DO experience new things. If you’re comfortable, if things feel easy, if you think you have it all figured out… you’re doing it wrong! Four years goes by quickly and, trust me on this, and you’ll regret not doing new and unique things when you had the chance. Attend an academic lecture. Join a club or organization. Sign up for an interesting class even if it doesn’t count for your major.
DO stop by your professor’s office. If you’re confused about the class material, talk to him or her about it. Even if you’re not lost, get to know your professors outside of class. If you come by, you’ll be more than just another name on the class roster.
DO work on research. It could be as simple as helping a professor collect data for a project (we love it when students take an interest in our research). It could also be a semester long research paper on a topic of your choosing. Whatever the project, rather than reading your textbook, find the answers on your own!
DO exercise. Granted, exercise is hard and you only have so much time in the day. But research has shown that exercise not only improves your mood, but it improves your grade as well (which, you know, further improves your mood).

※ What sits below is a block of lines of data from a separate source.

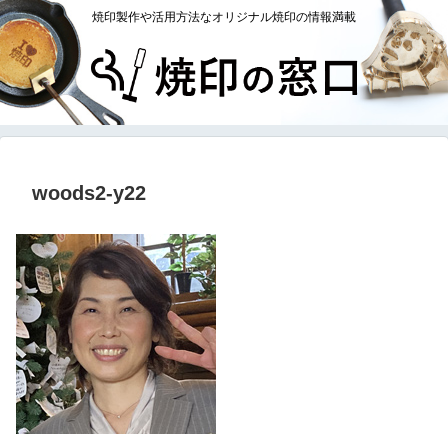
焼印製作や活用方法なオリジナル焼印の情報満載
woods2-y22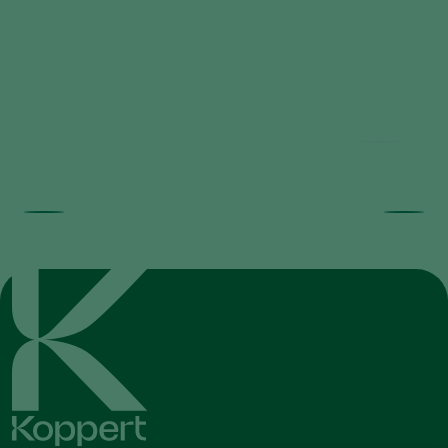
Beneficial Nematodes against
Horticultural Pests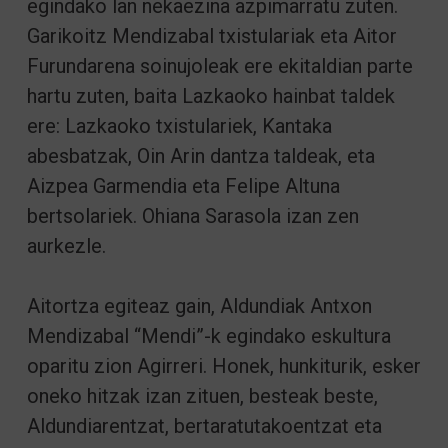
egindako lan nekaezina azpimarratu zuten.
Garikoitz Mendizabal txistulariak eta Aitor
Furundarena soinujoleak ere ekitaldian parte
hartu zuten, baita Lazkaoko hainbat taldek
ere: Lazkaoko txistulariek, Kantaka
abesbatzak, Oin Arin dantza taldeak, eta
Aizpea Garmendia eta Felipe Altuna
bertsolariek. Ohiana Sarasola izan zen
aurkezle.
Aitortza egiteaz gain, Aldundiak Antxon
Mendizabal “Mendi”-k egindako eskultura
oparitu zion Agirreri. Honek, hunkiturik, esker
oneko hitzak izan zituen, besteak beste,
Aldundiarentzat, bertaratutakoentzat eta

DO enjoy yourself. Go to parties, go to sporting events, hang out with friends. College should be one of the most enjoyable times of your life. And you know what, that’s ok.
DO be organized. Yes, that’s easier said than done. But you really do need to work ahead in classes and study daily. How can you avoid procrastination? Make a schedule where you go to the library and study for 2 hours (minimum) each day. Have a mindset where you never, ever, deviate from that routine. I often tell students college is hard but straightforward; it comes down to the number of hours your butt is a chair studying.
DON’T close your door. Ok, maybe you’ll need to close it occasionally. But don’t hide in your room. An open door says “I want to meet new people,” and meeting new people is one of the most rewarding experiences in college. It’s not all about the memories, either. A single person can change your life.
DON’T be silent in class. First, public speaking is an important skill. And it can be terrifying. Speaking in class is a low cost way to improve this important skill. Second, speaking in class is a great way for a professor to get to know you. Going to your professor’s office, speaking in class, and doing well in the course will net you a nice recommendation letter when you apply to law school/graduate school/internships/jobs.
DON’T worry about having all the answers. Pro tip: If you think you have all the answers, no matter what your age, you’re almost certainly wrong. Sign up for an unusual class. Keep an open mind about majors and minors. Consider various career paths. College isn’t for the close minded.
DON’T forget your family. Exercise is great for your personal well-being. An email or phone call to your mom and dad (or any family member) is good for their well-being (and yours).
DON’T enjoy yourself… too much. Everything in life needs to be in moderation. How much is too much? Here are a few signs: Are you sleeping in and missing class? Are you getting “Cs” (or worse)? If you answered yes, spend more time in the library.
DON’T ask “is this going to be on the exam.” It signals that you don’t care about the class. From a professor to a student: Don’t be that student. Be professional. Believe me, it matters.